Sabato 12 è stata effettuata una visita al carcere di Rieti, organizzata dall’associazione Radicali Roma che sta compiendo una serie di visite negli istituti regionali dando la opportunità anche a “normali cittadini” di accedere a questo mondo facendosene un’idea diretta; Sabina Radicale ha rilanciato l’iniziativa localmente. Solo due cittadine reatine, Silena D’Angeli e Rossella Gigli hanno aderito: entrambe in “politica” ma non in amministrazione ed entrambe impegnate nel volontariato; né amministratori, né “cittadini di Facebook” hanno ritenuto di approfittare dell’iniziativa: un’occasione persa per entrambe le categorie.
La visita dell’istituto, oltre a consentire la conoscenza delle umanità presenti, di detenuti e detenenti, avrebbe permesso specie agli amministratori di confrontarsi con una realtà che, proprio come la città esterna, ha grandi potenzialità inespresse ed inascoltate, anche dalle amministrazioni locali.
In particolare tutte le amministrazioni comunali succedutesi nei decenni sono state lontane da questa parte viva della città: ricordiamo che a Rieti è istituita da quasi dieci anni la figura, a titolo gratuito, di un Garante Comunale dei Diritti dei Detenuti, che non è però mai stato nominato; attualmente l’istituto riceve la visita di collaboratori del Garante Regionale ogni due settimane. Il corpo sociale cittadino (le associazioni, gli ordini) risente certo di questa lontananza.
Nella prima visita che effettuiamo dopo pandemia e dopo le rivolte, abbiamo trovato un istituto certo più vivibile rispetto ad altri, non solo perché ufficialmente risulta non sovraffollato (ma ricordiamo che le celle ideate per due persone furono successivamente adattate e dichiarate per quattro) ma perché gran parte della giornata è vissuta in sezione, a celle aperte. Vogliamo sperare che sia questa maggior vivibilità ad aver tenuta lontano da Rieti l’ondata di suicidi arrivati, con progressione quasi giornaliera, nel momento in cui scriviamo, a 83 da inizio anno (79 tra detenuti, 4 tra agenti).
Il problema più sentito dai detenuti è ancora quello delle attività lavorative: nessuno lavora fuori, nessun lavoro è portato dentro. Spiragli si intravedono grazie all’iniziativa “Seconda Chance” della giornalista Flavia Filippi che con il suo sforzo di connettere istituti, imprenditori, amministratori, è giunta un mese fa anche a Rieti, bene accolta dalla amministrazione che però chissà perché non ne ha dato notizia alla città.

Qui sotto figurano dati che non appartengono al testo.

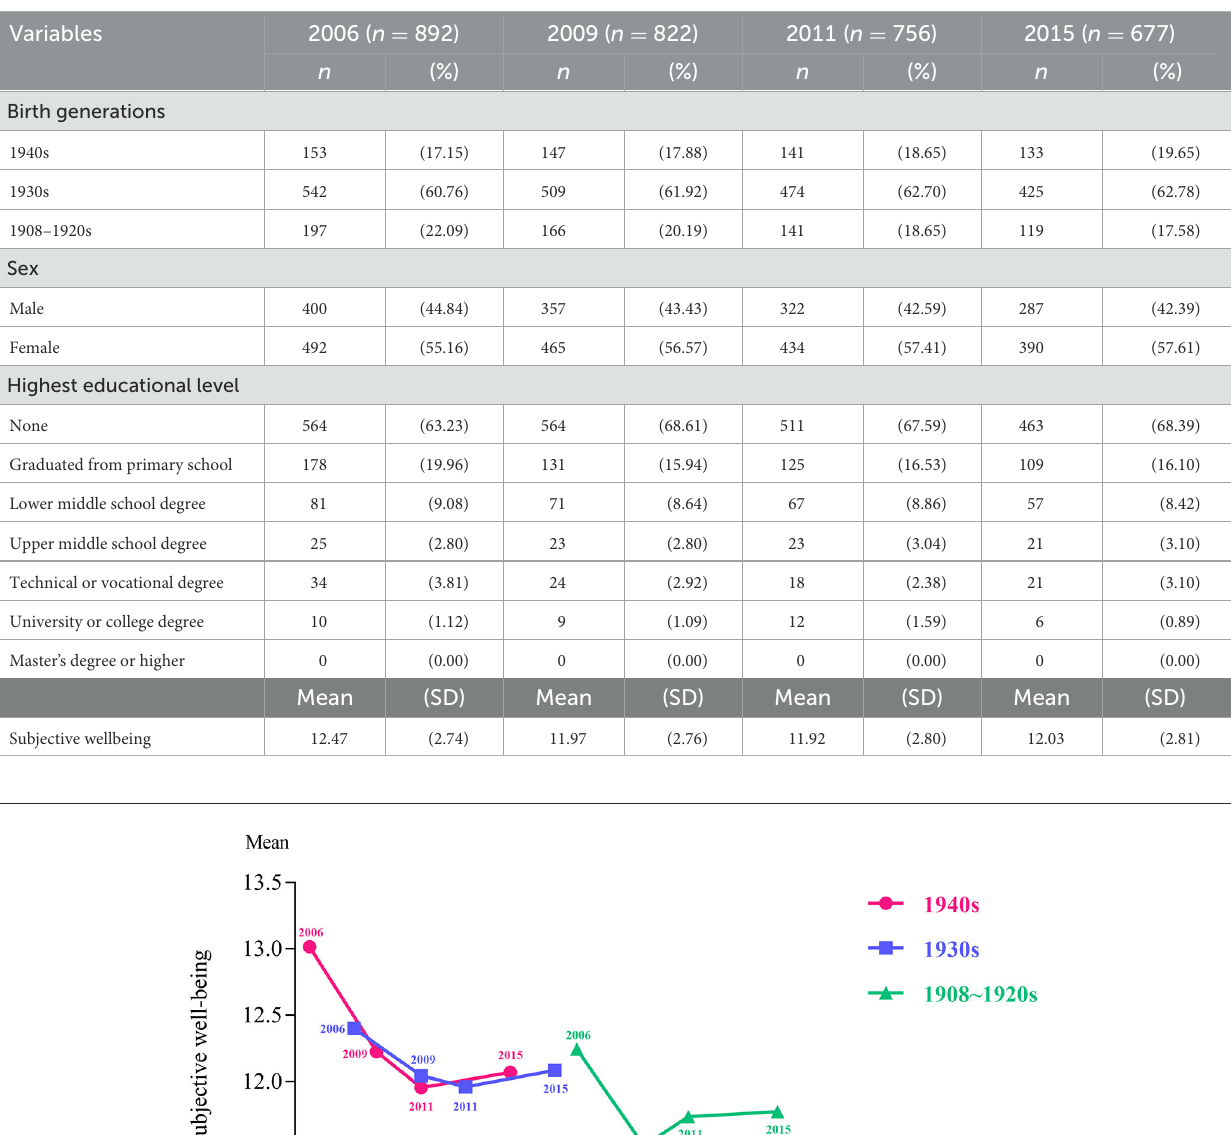
TABLE 1 Descriptive statistics of the follow-up sample.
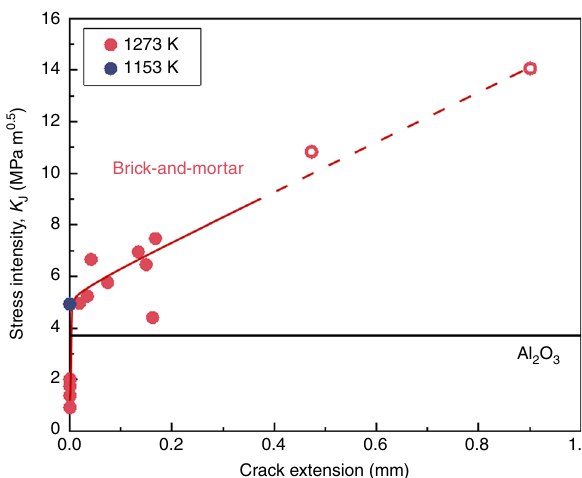
Fig. 7 Crack-resistance curves (R-curves) for brick-and-mortar alumina/ BMG-forming materials in fi ltrated at 1273 K. The onset of crack initiation and immediate catastrophic fracture of samples in fi ltrated at 1153 K is included for reference. Comparison of the fracture toughness between the samples in fi ltrated at the two in fi ltration temperatures indicates how an appropriately created brick-and-mortar microstructure can serve to stabilize the slow growth of incipient cracks, manifested in the form of a rising R-curve, rather than leading to unstable catastrophic fracture at the onset of crack initiation. (The open circles refer to data points that are not strictly valid according to ASTM Standard E1820 49 , as they exceed the maximum crack extension capacity for the test specimens that were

Se l’assenza di attività lavorative è particolarmente gravosa per i detenuti extracomunitari, privi di ogni possibile aiuto esterno alla sussistenza, incide per tutti pesantemente sul processo di reinserimento e su recidiva a fine pena. Questa considerazione dovrebbe muovere l’interesse di ogni governante ed amministratore, anche per chi non prendesse per buona la Costituzione su cui ha giurato (“le pene non possono consistere in trattamenti contrari al senso di umanità e devono tendere alla rieducazione del condannato”).